SillyTavern is pretty cool. You can turn the whole thing into what feels like a visual novel by uploading 2D images of your character representing different moods and such. You can even add voice generation. I didn’t go nearly that far. Once I had it all working I sorta lost interest. It all did run locally, but it was slower than online versions like Character.ai. It was also more private which could be a boon but I’m not doing super spicey things with my AI chatbots so I am not really worried about that. I was just satisfied to get it all working. If you want to see a video on what SillyTavern can do, this is the one that got me interested. Despite the clickbait title, there’s nothing NSFW in the video (YouTube wouldn’t allow that) though maybe don’t watch it at work cuz anime girls.
Sunday, I burned my ComfyUI installation to the ground and built it back up again. I first started using the Portable version, then read that it’s better to manually install it. So I did that, got it working, then went crazy trying to follow a SUPER complex workflow that had me installing bunchs of Custom Nodes willy-nilly until I had such a mess that everything was slow and tended to crash. So another scorched earth re-install was called for.

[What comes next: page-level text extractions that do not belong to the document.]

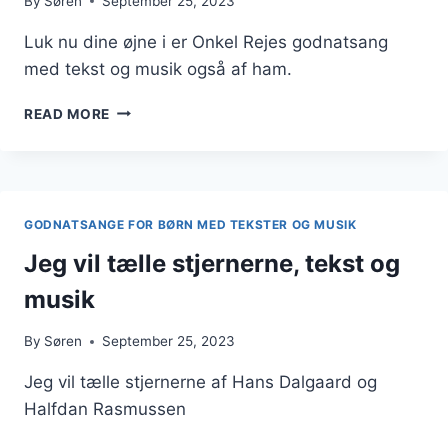
By
Søren
September 25, 2023
Luk nu dine øjne i er Onkel Rejes godnatsang
med tekst og musik også af ham.
LUK
READ MORE
NU
DINE
ØJNE
I
–
GODNATSANGE FOR BØRN MED TEKSTER OG MUSIK
ONKEL
REJES
Jeg vil tælle stjernerne, tekst og
GODNATSANG
musik
By
Søren
September 25, 2023
Jeg vil tælle stjernerne af Hans Dalgaard og
Halfdan Rasmussen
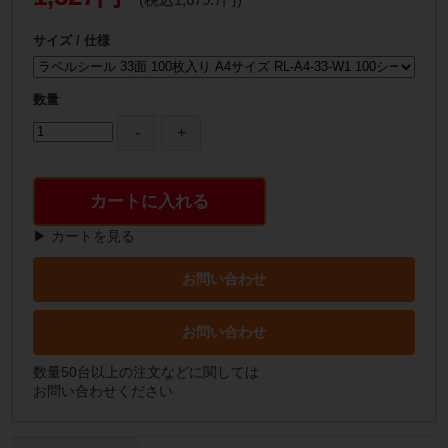
サイズ / 仕様
数量
カートに入れる
▶ カートを見る
お問い合わせ
お問い合わせ
数量50台以上の注文などに関しては
お問い合わせください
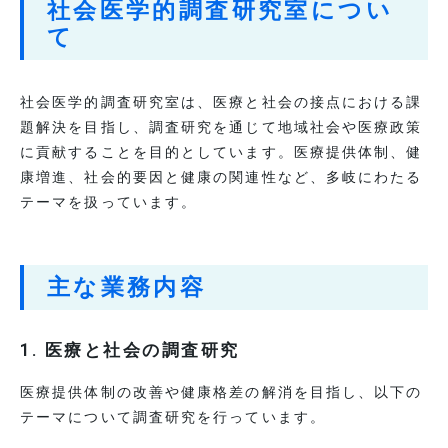
社会医学的調査研究室につい
看護部
て
訪問看護部門
訪問看護ステーション
社会医学的調査研究室は、医療と社会の接点における課
題解決を目指し、調査研究を通じて地域社会や医療政策
医療技術部門
に貢献することを目的としています。医療提供体制、健
康増進、社会的要因と健康の関連性など、多岐にわたる
内視鏡センター
テーマを扱っています。
臨床検査室
放射線室
リハビリテーション室
主な業務内容
栄養室
薬事部門
1.
医療と社会の調査研究
薬局
医療提供体制の改善や健康格差の解消を目指し、以下の
テーマについて調査研究を行っています。
患者支援部門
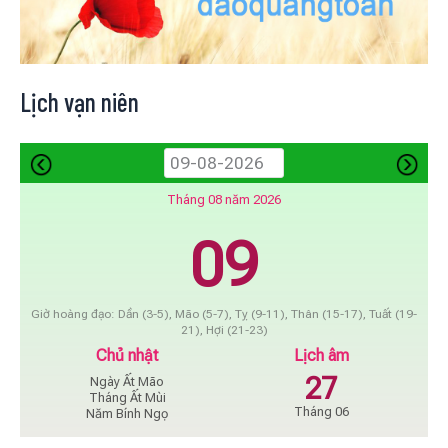
Lịch vạn niên
Tháng 08 năm 2026
09
Giờ hoàng đạo: Dần (3-5), Mão (5-7), Tỵ (9-11), Thân (15-17), Tuất (19-
21), Hợi (21-23)
Chủ nhật
Lịch âm
27
Ngày Ất Mão
Tháng Ất Mùi
Tháng 06
Năm Bính Ngọ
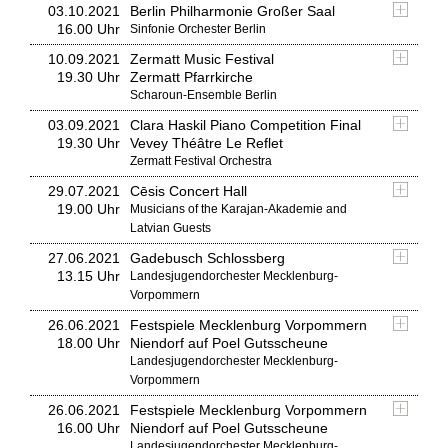
03.10.2021
Berlin Philharmonie Großer Saal
16.00 Uhr
Sinfonie Orchester Berlin
10.09.2021
Zermatt Music Festival
19.30 Uhr
Zermatt Pfarrkirche
Scharoun-Ensemble Berlin
03.09.2021
Clara Haskil Piano Competition Final
19.30 Uhr
Vevey Théâtre Le Reflet
Zermatt Festival Orchestra
29.07.2021
Cēsis Concert Hall
19.00 Uhr
Musicians of the Karajan-Akademie and
Latvian Guests
27.06.2021
Gadebusch Schlossberg
13.15 Uhr
Landesjugendorchester Mecklenburg-
Vorpommern
26.06.2021
Festspiele Mecklenburg Vorpommern
18.00 Uhr
Niendorf auf Poel Gutsscheune
Landesjugendorchester Mecklenburg-
Vorpommern
26.06.2021
Festspiele Mecklenburg Vorpommern
16.00 Uhr
Niendorf auf Poel Gutsscheune
Landesjugendorchester Mecklenburg-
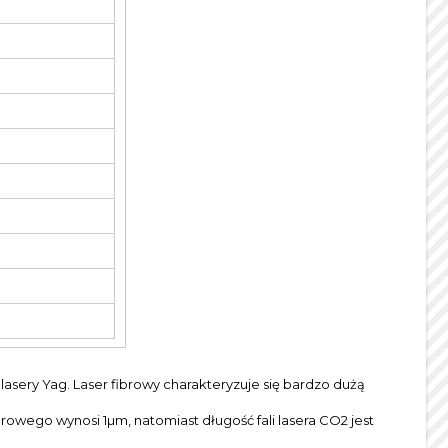
 lasery Yag. Laser fibrowy charakteryzuje się bardzo dużą
ibrowego wynosi 1µm, natomiast długość fali lasera CO2 jest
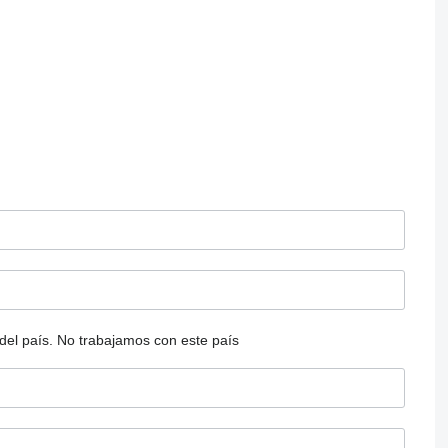
del país.
No trabajamos con este país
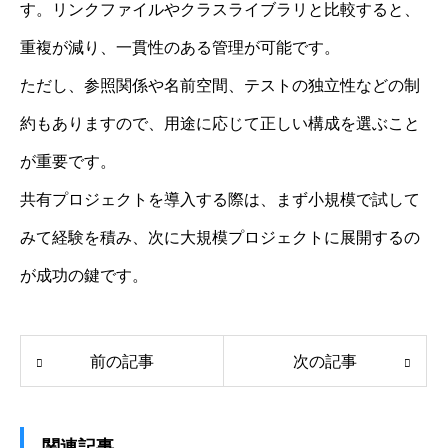
す。リンクファイルやクラスライブラリと比較すると、
重複が減り、一貫性のある管理が可能です。
ただし、参照関係や名前空間、テストの独立性などの制
約もありますので、用途に応じて正しい構成を選ぶこと
が重要です。
共有プロジェクトを導入する際は、まず小規模で試して
みて経験を積み、次に大規模プロジェクトに展開するの
が成功の鍵です。
前の記事
次の記事
関連記事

What I have now is 2 environments, Comfy-Stable where everything in there is solid and tested and working, and Comfy-sandbox where I can dump in random custom nodes, loras, clip-doohickeys and the dozens of other crap you can shove into Comfy, and if things break I can just burn that install down without losing the ability to generate images in Stable. Each install uses it’s own MiniConda environment so, in theory, nothing I do in Sandbox can break Stable. I also put the really big models in a separate directory and symlinked them into the two environments so I didn’t have to double up on models that gorge themselves on SSD space.
So that wasn’t very sexy but it was pretty satisfying. Now I’m SLOWLY adding things to Sandbox to see what they do. Last night I was trying to get good results doing inpainting, which basically means using a mask to get the AI to regenerate just a specific part of an image. I got that working technically, in that I could feed it an image, mask off the part I wanted regenerated, and it would spit out an image with that part regenerated with SOMETHING, I just didn’t crack the code on getting it to generate anything that looked decent. So that’s still being learned.

What’s really neat about generating images locally is how fast it is to generate a bunch of images from the same prompt. As we all know you get a lot of random stuff in AI generated images and being able to put in a prompt that seems to have potential, then run it again asking it to make 20 images instead of 1, is really helpful. Yes you’ll probably throw 19 (or 20!) of those images away but all they cost is the electricity that your PC is using, so who cares, right?
Anyway the end result was that this was the best weekend I’ve had in a LONG time. Learning new stuff is fun. Generating images is fun. Tinkering in code and systems is fun. It’s all a nice break from gaming and I’m sure that when my gamer gene switches back on (and I KNOW it will) I’m going to have MORE fun gaming than I’ve had for a while, thanks to taking a break.
[Image at the top is the image I was trying to fix via inpainting. The prompt called for the woman to be holding a martini but instead she’s about to shot gun something that looks like a 40 oz Corona or something. Despite MANY attempts I couldn’t get the AI to put a martini in her hand..yet. Model is based on juggernaut-XL_v8]
Hmm. SillyTavern does sound interesting. I’ve read the documentation and my PC could run it and I could probably follow the instructions to install it. Not sure I have a real use case for it yet but I’ve bookmarked it for later. Thanks!
You are most welcome! You can run it against a cloud based LLM if you want/need to. There’s one they talk about called AI Horde or Horde AI or something. But I wanted to see if I could get it working 100% locally, and I could. You have to run the LLM and SillyTavern concurrently and then just paste in the URL of your LLM into ST.